Отрывок -
= = = = = = =
Так, он поощрял написание слушателями Академии годовых сочинений. Темы офицеры выбирали самостоятельно и, главное, они получили возможность хотя бы на страницах своих работ проявлять самостоятельность мысли и инициативу. Еще ранее, в 1856, многих преподавателей стали отправлять за границу для знакомства с зарубежным опытом, что расширяло их кругозор.
Баумгартена на посту начальника Академии сменил генерал-лейтенант Александр Николаевич Леонтьев, шестнадцать лет руководивший подготовкой офицеров-генштабистов и также стремившийся повысить их образовательный уровень, что имело как свои плюсы, так и минусы.
Перегруженность второстепенным
С одной стороны, офицеры становились всесторонне образованными людьми, с другой – курс Академии по-прежнему был перегружен второстепенными предметами, и в тактическом плане уровень подготовки офицеров был сравнительно невысоким.
Об этом свидетельствуют, например, доклады подполковника Мартынова, посвященные Русско-турецкой войне 1877–1878 годов.
= = = = = = =
Попробуйте сами - Пожалуйста, перечислите всех людей, которые названы по фамилии в отрывке об Академии. Приведённый далее материал не понадобится.

Представленные данные -
= = = = = = =
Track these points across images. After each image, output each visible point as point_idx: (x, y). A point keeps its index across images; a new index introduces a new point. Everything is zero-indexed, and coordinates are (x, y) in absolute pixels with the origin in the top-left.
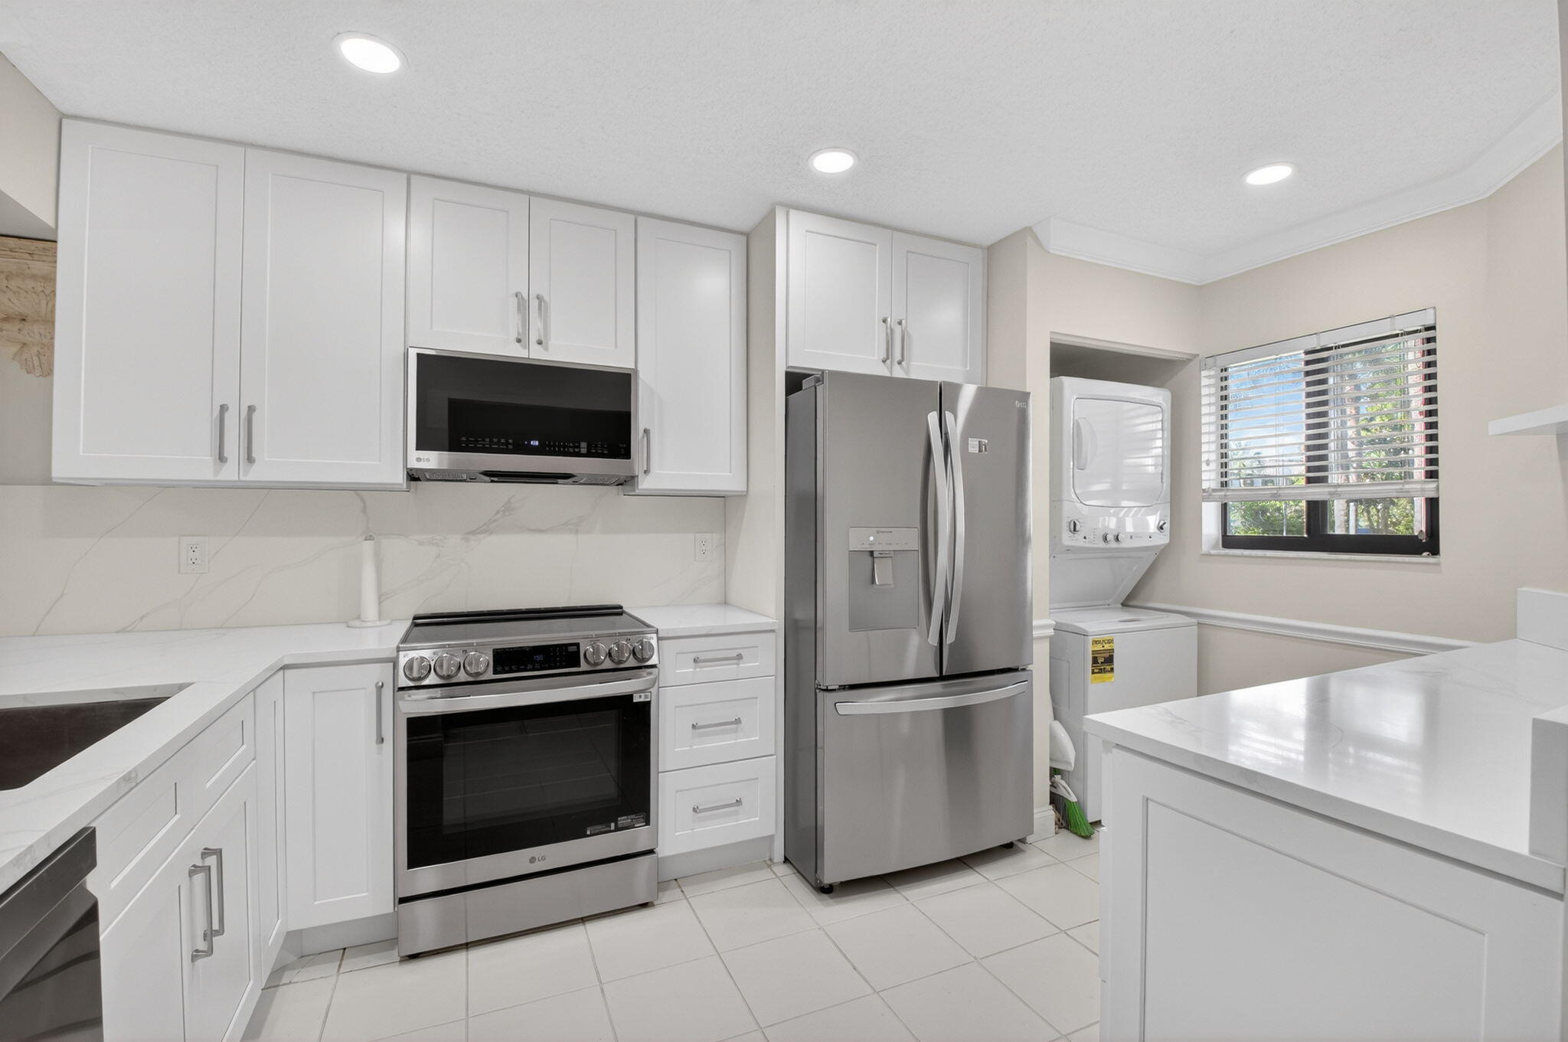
= = = = = = =
Решение задачи - Баумгартен, генерал-лейтенант Александр Николаевич Леонтьев, подполковник Мартынов.